TASK PROMPT
Strip out the pictures and transcribe the records that follow exactly.

AVAILABLE DATA below:

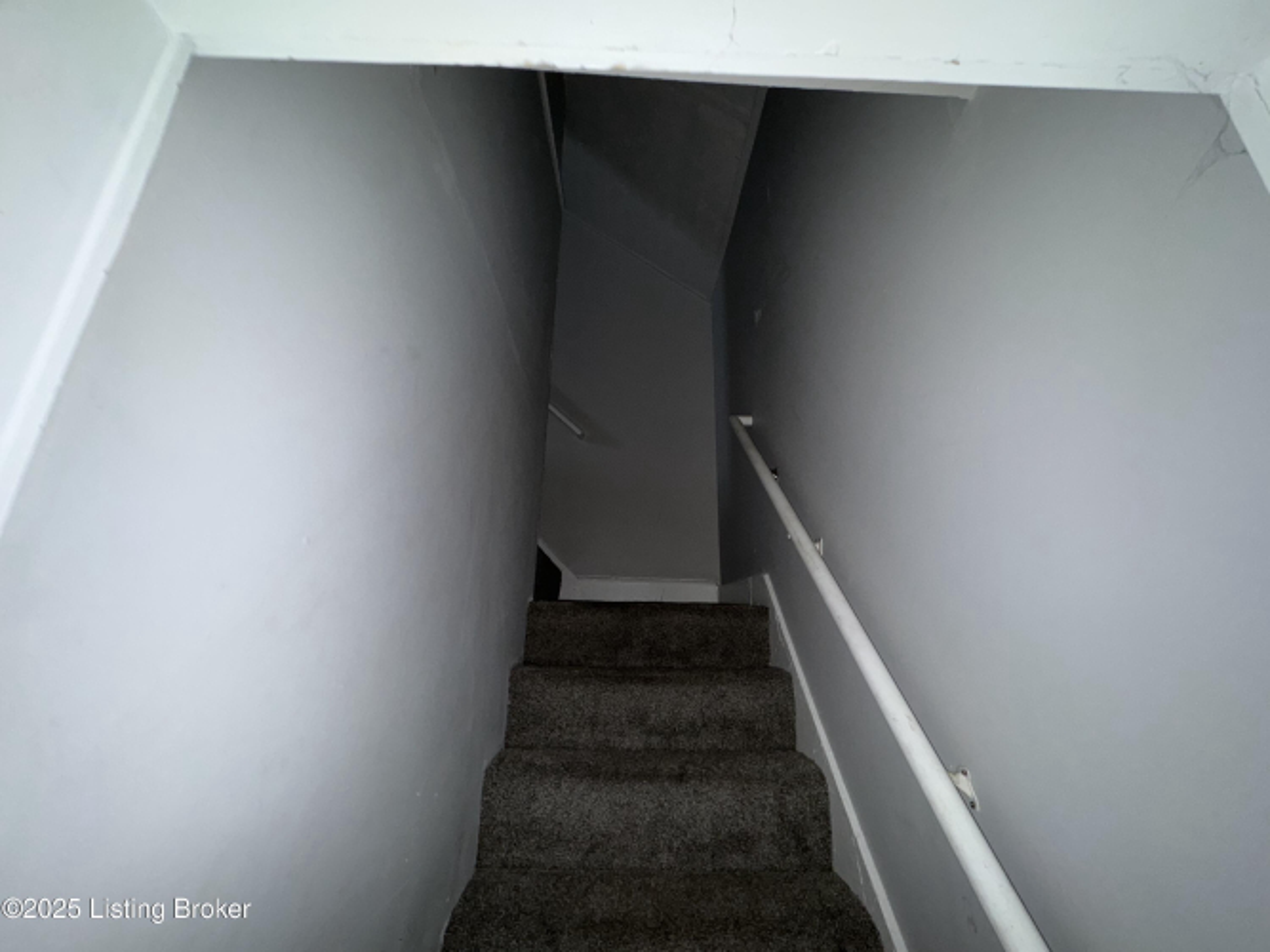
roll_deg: +0.2
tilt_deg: +19.3
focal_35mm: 14
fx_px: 514
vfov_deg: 85.7
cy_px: 476
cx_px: 635
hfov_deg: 102.1
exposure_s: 1/30
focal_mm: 2.22
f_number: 2.2
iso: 100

End of AVAILABLE DATA.

TASK RESULT
roll_deg: +0.2
tilt_deg: +19.3
focal_35mm: 14
fx_px: 514
vfov_deg: 85.7
cy_px: 476
cx_px: 635
hfov_deg: 102.1
exposure_s: 1/30
focal_mm: 2.22
f_number: 2.2
iso: 100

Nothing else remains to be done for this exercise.